Gerry Abbott, Chair of the Foundation’s Board, said, “We were very honored to receive this award. The lighthouse has been going through years and years of renovations, but the cast iron phase was one of the most daunting parts, given what happens to cast iron in this marine environment.”

He added, “A great team was put together. Hats off to Abcore owner Keith Lescarbeau. He’s amazing. He’s a purist and not daunted by challenges,” said Abbott. “Not every contractor is so experienced in that area. He’s a nice man to work with. He speaks with great authority and great affection.”

Abbott also had praise for Southeast Lighthouse Foundation President Lisa Nolan.

“Lisa has been with us almost since day one,” said Abbott. “She keeps things going, doesn’t lose her spirit or optimism. She has great social skills and we’d be nowhere without her.”

Lescarbeau said he got into historic preservation work right after he graduated from Johnson and Wales. The colleges used to have what was called the Access Plus program, which allowed students to complete their associate’s degree while still in high school. The lighthouse preservation work he does is “kind of a niche” and isn’t done by most marine construction firms, partly because most lighthouses are accessible only by water. Lescarbeau is also a licensed boat captain, which helps him get to the worksites.
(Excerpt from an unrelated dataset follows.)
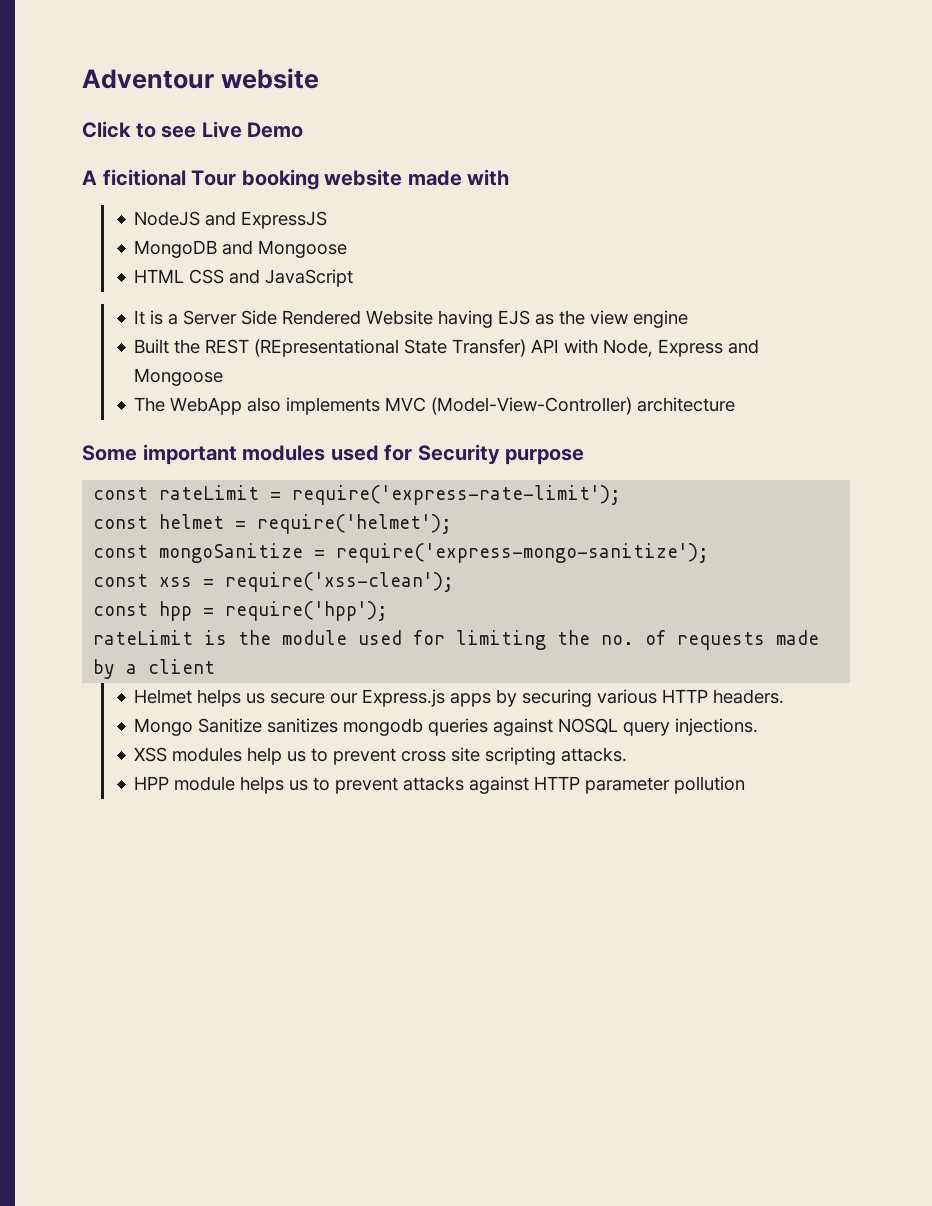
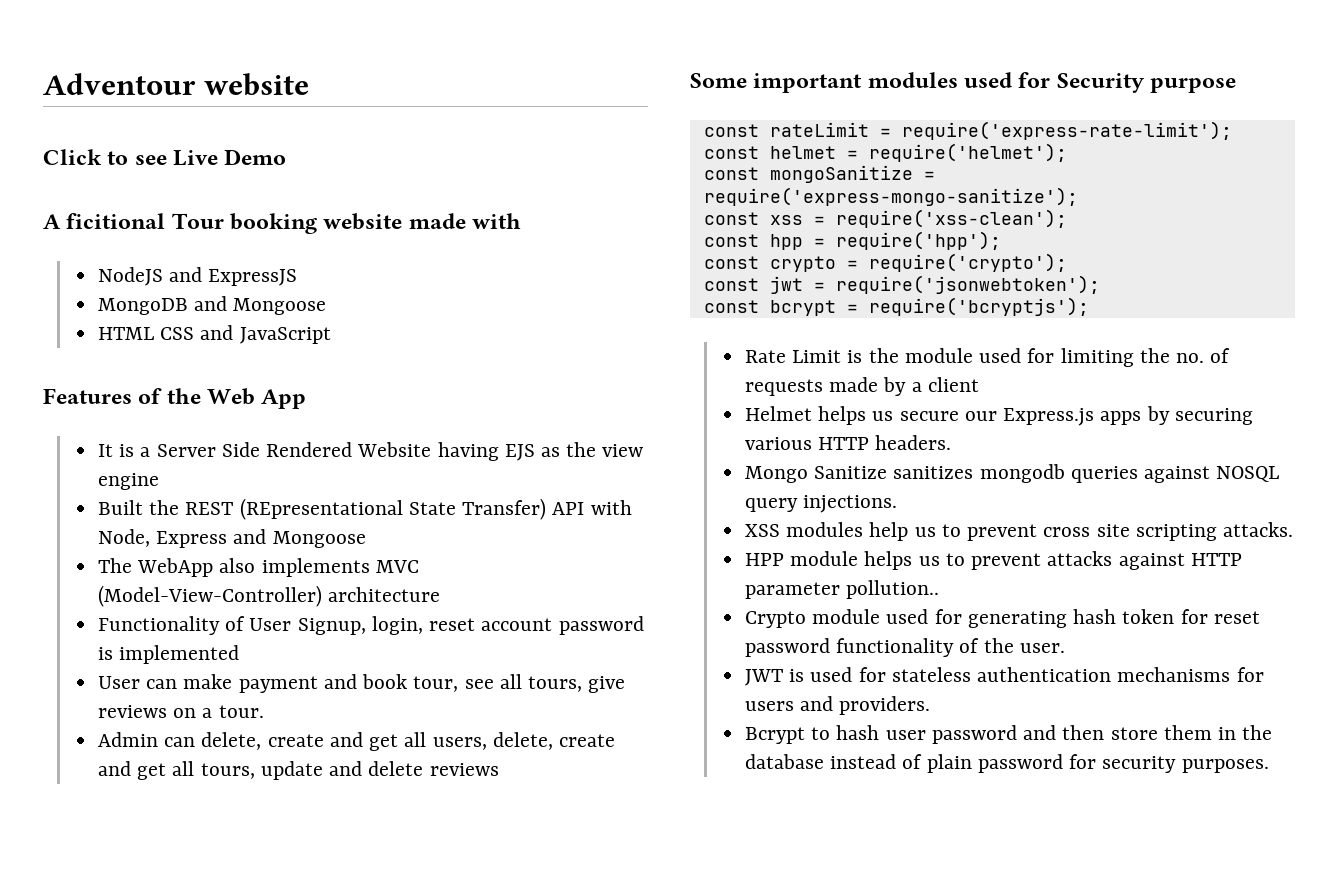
(354, 278) none -> [43,388,307,409] // Features of the Web App
(736, 404) none -> [98,616,644,635] [98,645,240,664] [98,674,626,693] [98,705,264,718] [98,732,615,751] [98,761,499,780] // Functionality of User Signup, login, reset account password is implemented // User can make payment and book tour, see all tours, give reviews on a tour. // Admin can delete, create and get all users, delete, create and get all tours, update and delete reviews
[93,630,194,645] rateLimit -> [703,253,1067,272] [703,275,1100,294] [703,297,1089,316] [745,350,842,363] const crypto = require('crypto'); // const jwt = require('jsonwebtoken'); // const bcrypt = require('bcryptjs'); // Rate Limit
[674,776,746,794] pollution -> [846,580,940,599] [745,609,1260,628] [745,638,1065,657] [745,667,1264,686] [745,696,931,715] [745,725,1273,744] [745,754,1269,773] pollution.. // Crypto module used for generating hash token for reset password functionality of the user. // JWT is used for stateless authentication mechanisms for users and providers. // Bcrypt to hash user password and then store them in the database instead of plain password for security purposes.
While most of the time he has to get his materials on his own barge, Lescarbeau said the presence of the ferry has been essential.
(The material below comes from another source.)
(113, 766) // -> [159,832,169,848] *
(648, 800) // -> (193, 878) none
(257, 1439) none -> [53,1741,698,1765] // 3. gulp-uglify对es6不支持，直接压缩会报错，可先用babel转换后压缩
“This ferry is as good as a highway, it’s as good as a bridge. It takes the logistical challenges out,” said Lescarbeau. “I tell them at Interstate all the time what a vital connection they are to the island.”

With the cast iron work and some other upgrades to the exterior of the lighthouse completed, Lescarbeau and his crew have moved indoors. They are now working on what he called “a little more regular work” that includes the installation of fire alarms, electrical work, HVAC, plaster and trim work. He said this work was “good but a little less magical than the metalwork, which was custom fabrication and creation.” It was for the cast iron work that the Lighthouse and Lescarbeau’s crew were recognized by the Preservation Society.

Nolan said there is still work to be done.

“We are not finished yet, but we are almost there. Under the continuing, careful guidance of Abcore Restoration Company, work is underway now to restore the Southeast Lighthouse keepers’ cottage. We have funding to finish half of the dwelling, which will open next summer as a museum of lighthouse history.”

Nolan said the Foundation received some more good news this week.

“We’re excited to announce that The Champlin Foundation has generously awarded the Southeast Lighthouse a grant in the amount of $194,500 to install HVAC and electrical systems throughout the building, getting us closer to our goal of restoring all interior spaces,” she said. “Thank you to everyone who has contributed to making this project a reality and this award possible.”

When asked about the Rhody Award, Lescarbeau said, “Well, you know, I always appreciate that, but my main drive is seeing the people utilize the lighthouse, people coming here from afar. When I see the shoes shuffling and the oohs and ahhs, that’s the real thrill.”